Тригорин. Что же в ней особенно хорошего? (Смотрит на часы.) Я должен сейчас идти и писать... Бывают насильственные представления, когда человек день и ночь думает, например, все о луне, и у меня есть своя такая луна. День и ночь одолевает меня одна неотвязчивая мысль: я должен писать, я должен писать, я должен... Едва кончил повесть, как уже почему-то должен писать другую, потом третью, после третьей четвертую... Пишу непрерывно, как на перекладных, и иначе не могу. Что же тут прекрасного и светлого, я вас спрашиваю? О, что за дикая жизнь! Вот я с вами, я волнуюсь, а между тем каждое мгновение помню, что меня ждет неоконченная повесть. Вижу вот облако, похожее на рояль. Думаю: надо будет упомянуть где-нибудь в рассказе, что плыло облако, похожее на рояль. Пахнет гелиотропом. Скорее мотаю на ус: приторный запах, вдовий цвет, упомянуть при описании летнего вечера. Ловлю себя и вас на каждой фразе, на каждом слове и спешу скорее запереть все эти фразы и слова в свою литературную кладовую: авось пригодится!.. И так всегда, всегда, и нет мне покоя от самого себя, и я чувствую, что съедаю собственную жизнь, что для меда, который я отдаю кому-то в пространство, я обираю пыль с лучших своих цветов, рву самые цветы и топчу их корни. Разве я не сумасшедший?» (с. 252 и след.).

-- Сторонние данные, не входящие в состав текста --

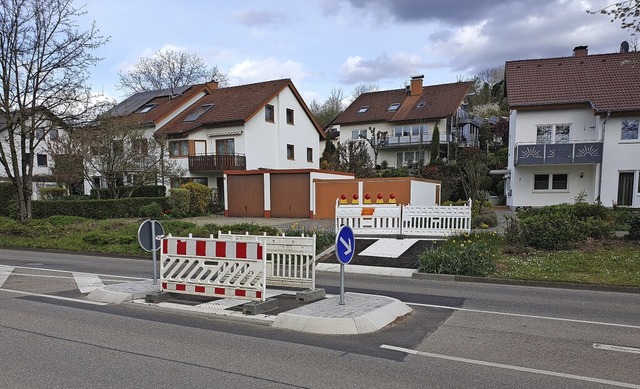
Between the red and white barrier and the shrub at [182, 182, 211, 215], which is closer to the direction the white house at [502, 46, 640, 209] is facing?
the red and white barrier

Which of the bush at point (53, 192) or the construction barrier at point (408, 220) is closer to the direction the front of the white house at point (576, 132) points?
the construction barrier

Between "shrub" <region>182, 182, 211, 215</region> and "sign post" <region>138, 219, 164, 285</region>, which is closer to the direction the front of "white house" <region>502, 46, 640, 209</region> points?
the sign post

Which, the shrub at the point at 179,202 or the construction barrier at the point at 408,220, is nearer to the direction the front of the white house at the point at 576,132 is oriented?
the construction barrier

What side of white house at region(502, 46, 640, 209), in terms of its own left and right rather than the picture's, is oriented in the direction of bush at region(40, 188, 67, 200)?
right

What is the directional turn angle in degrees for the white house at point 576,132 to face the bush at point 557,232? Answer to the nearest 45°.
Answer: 0° — it already faces it

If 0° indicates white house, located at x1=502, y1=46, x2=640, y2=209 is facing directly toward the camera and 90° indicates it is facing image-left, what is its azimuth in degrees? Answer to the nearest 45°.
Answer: approximately 0°
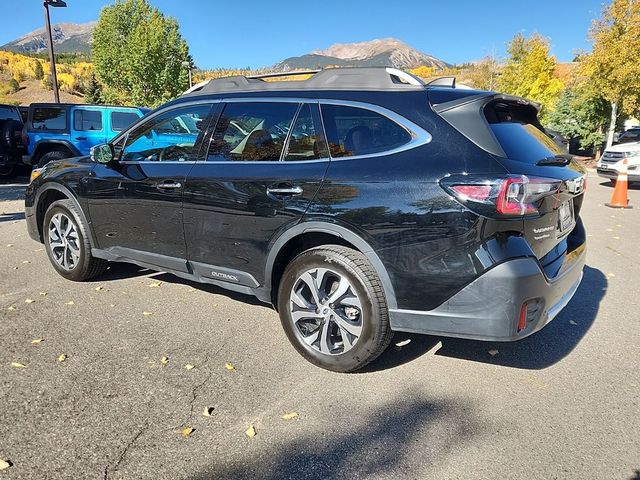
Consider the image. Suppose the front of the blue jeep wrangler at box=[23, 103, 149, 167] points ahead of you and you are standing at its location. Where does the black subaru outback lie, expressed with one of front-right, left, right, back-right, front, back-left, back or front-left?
right

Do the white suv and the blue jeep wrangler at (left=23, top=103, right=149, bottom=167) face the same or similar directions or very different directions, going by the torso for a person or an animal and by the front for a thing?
very different directions

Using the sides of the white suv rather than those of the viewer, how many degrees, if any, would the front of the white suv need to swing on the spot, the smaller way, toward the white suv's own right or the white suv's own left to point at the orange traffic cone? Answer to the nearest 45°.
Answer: approximately 45° to the white suv's own left

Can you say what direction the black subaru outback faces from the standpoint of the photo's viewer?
facing away from the viewer and to the left of the viewer

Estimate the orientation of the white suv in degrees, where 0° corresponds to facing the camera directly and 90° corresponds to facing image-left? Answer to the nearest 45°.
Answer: approximately 45°

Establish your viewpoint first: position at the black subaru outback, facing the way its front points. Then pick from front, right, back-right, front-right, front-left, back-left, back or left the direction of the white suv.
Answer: right

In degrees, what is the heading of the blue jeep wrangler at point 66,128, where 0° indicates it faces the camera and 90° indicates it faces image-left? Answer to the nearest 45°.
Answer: approximately 270°

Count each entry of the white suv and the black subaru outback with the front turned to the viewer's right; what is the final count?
0

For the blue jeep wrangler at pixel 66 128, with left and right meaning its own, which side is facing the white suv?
front
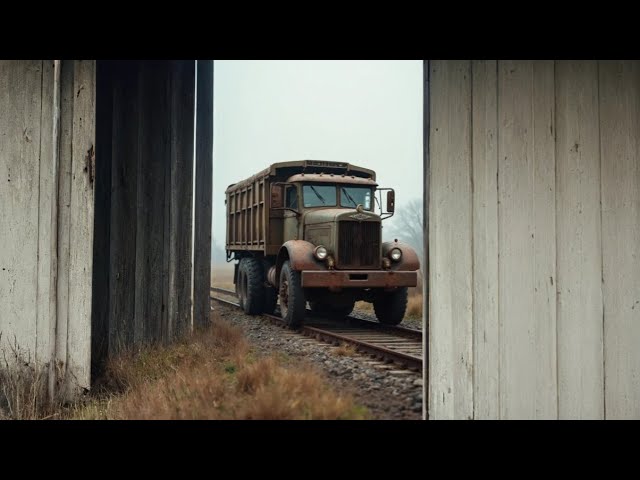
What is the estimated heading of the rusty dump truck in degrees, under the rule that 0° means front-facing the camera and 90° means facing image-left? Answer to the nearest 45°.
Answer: approximately 315°
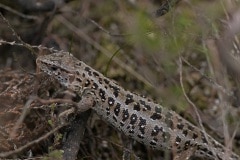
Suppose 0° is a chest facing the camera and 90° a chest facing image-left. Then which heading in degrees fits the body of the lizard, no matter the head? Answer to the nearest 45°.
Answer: approximately 90°
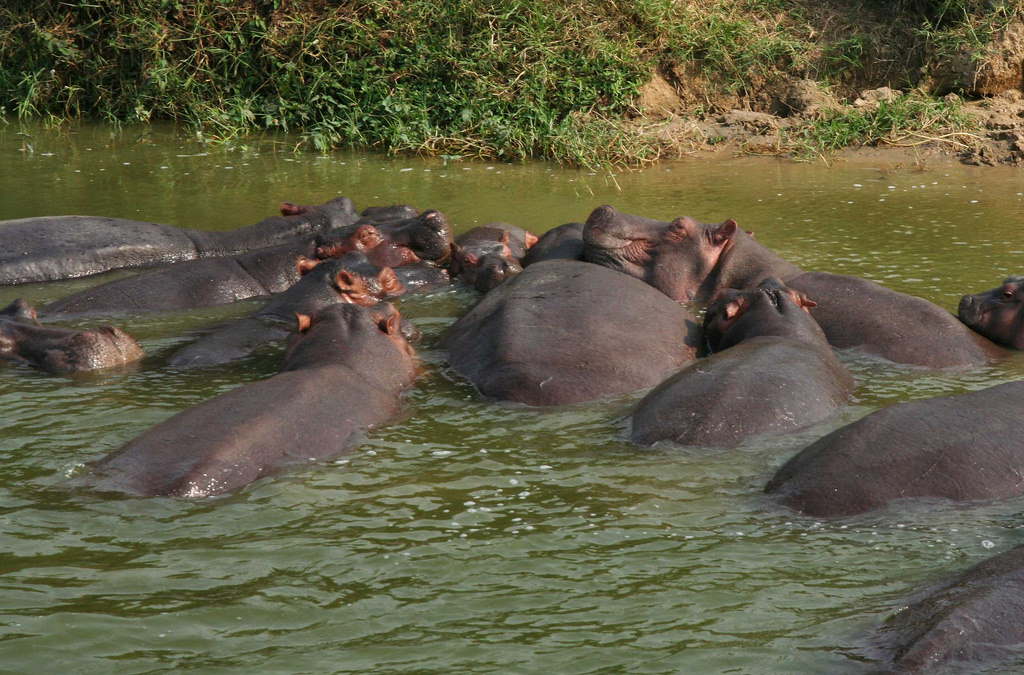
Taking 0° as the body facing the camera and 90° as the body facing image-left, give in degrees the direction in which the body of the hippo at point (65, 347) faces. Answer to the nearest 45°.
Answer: approximately 270°

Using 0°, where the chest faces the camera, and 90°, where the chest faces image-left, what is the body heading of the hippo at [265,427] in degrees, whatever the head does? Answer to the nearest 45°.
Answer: approximately 225°

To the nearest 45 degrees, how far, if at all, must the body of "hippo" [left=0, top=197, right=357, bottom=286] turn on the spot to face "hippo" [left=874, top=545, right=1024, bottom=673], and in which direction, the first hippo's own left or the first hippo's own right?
approximately 90° to the first hippo's own right

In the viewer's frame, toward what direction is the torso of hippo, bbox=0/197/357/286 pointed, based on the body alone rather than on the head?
to the viewer's right

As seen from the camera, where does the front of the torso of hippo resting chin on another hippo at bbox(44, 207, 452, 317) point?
to the viewer's right

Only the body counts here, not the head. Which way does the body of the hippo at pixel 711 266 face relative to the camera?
to the viewer's left

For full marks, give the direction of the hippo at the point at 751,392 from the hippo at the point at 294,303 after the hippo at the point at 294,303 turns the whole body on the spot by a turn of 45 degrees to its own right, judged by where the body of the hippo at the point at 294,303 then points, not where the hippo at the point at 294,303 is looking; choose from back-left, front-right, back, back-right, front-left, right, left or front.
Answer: front-right

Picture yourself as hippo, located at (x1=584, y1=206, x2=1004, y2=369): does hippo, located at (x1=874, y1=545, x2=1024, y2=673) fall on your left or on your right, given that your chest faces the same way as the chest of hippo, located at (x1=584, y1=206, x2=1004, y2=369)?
on your left

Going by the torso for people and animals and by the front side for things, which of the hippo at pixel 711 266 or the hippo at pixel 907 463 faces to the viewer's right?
the hippo at pixel 907 463
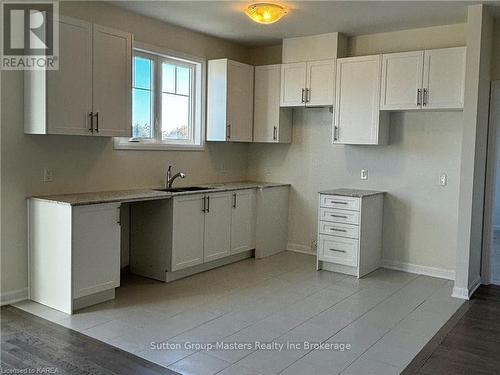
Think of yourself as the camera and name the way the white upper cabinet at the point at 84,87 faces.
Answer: facing the viewer and to the right of the viewer

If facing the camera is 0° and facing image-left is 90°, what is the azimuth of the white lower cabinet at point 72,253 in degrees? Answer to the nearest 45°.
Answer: approximately 315°

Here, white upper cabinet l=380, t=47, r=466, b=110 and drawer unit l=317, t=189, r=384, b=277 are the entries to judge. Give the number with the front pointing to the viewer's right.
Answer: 0

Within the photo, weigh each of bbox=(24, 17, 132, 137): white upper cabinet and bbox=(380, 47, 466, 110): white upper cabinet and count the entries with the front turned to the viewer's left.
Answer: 0

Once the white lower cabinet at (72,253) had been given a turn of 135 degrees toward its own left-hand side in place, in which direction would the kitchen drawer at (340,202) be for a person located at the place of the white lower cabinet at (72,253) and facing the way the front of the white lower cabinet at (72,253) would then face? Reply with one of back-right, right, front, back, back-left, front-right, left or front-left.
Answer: right

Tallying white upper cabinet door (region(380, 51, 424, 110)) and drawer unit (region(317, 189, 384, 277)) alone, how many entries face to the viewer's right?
0

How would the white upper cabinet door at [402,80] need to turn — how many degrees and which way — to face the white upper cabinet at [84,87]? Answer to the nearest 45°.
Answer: approximately 45° to its right

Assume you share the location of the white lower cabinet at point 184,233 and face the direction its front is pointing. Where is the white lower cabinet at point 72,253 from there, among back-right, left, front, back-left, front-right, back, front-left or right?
right

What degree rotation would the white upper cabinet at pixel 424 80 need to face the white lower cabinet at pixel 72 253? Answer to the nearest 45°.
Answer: approximately 45° to its right
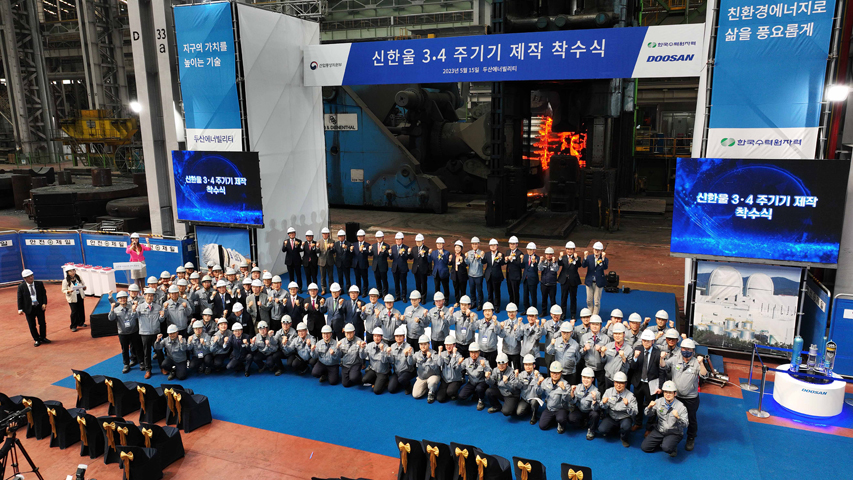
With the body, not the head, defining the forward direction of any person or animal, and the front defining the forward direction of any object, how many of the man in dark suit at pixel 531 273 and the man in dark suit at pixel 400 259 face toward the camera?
2

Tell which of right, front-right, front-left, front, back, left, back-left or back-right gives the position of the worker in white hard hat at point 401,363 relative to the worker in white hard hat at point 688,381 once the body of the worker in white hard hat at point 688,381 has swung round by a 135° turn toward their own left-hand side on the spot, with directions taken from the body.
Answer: back-left

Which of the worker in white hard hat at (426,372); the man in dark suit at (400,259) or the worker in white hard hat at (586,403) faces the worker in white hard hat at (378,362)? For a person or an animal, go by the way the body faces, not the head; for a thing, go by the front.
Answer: the man in dark suit

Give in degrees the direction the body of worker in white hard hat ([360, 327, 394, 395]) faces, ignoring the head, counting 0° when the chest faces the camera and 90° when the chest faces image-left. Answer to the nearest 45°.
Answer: approximately 0°

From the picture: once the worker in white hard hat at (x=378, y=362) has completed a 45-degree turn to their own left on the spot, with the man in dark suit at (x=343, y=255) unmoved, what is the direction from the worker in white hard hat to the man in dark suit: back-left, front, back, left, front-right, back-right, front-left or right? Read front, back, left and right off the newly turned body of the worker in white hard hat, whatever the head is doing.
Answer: back-left
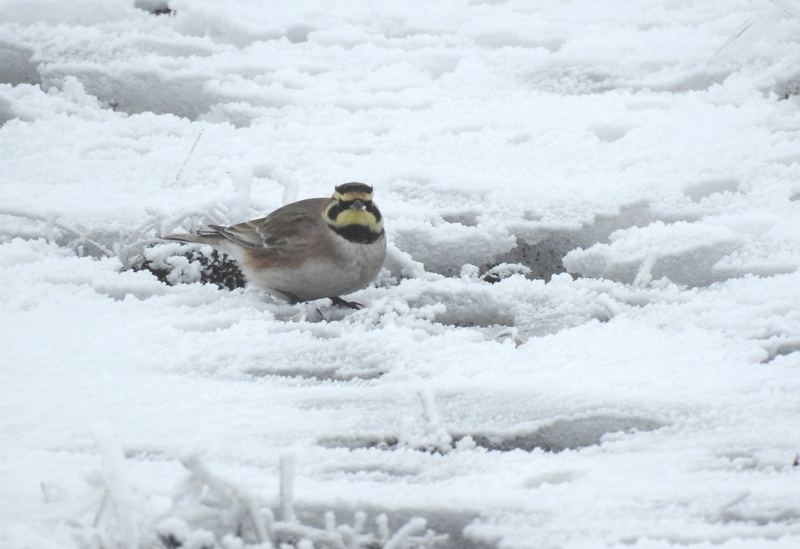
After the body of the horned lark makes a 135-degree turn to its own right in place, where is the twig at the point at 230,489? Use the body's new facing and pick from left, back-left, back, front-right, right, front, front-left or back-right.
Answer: left

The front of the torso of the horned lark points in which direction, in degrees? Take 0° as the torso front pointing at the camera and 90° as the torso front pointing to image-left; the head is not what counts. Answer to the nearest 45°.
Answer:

Книга Мопассана «На воде» теперь редко читается, мало кому хорошо запомнилась. Поэтому зрители наших дней воспринимают рассуждения Тригорина перед Ниной, как оригинальный и смелый самоанализ, как философию литературного творчества. Но зрители первых представлений, особенно мхатовская элита, слышали в этих умных рассуждениях Тригорина довольно нудный, упрощенный пересказ ярких и острых страниц Мопассана из всем известной, недавно читанной книги.
Образ Тригорина в 90-х годах XIX века и в 60-х годах XX века различен. Там от начала до конца — заурядный, зализанный литератор (недаром И. Н. Потапенко, который послужил для него натурой, не пошел на премьеру, был обижен), а для нынешнего зрителя это полноценный писатель-профессионал. Ирония Треплева: «Тригорин выработал себе приемы, ему легко... а у меня и трепещущий свет, и тихое мерцание звезд, и далекие звуки рояля...» (с. 277) — воспринимается теперь чуть не как смирение, признание своего поражения.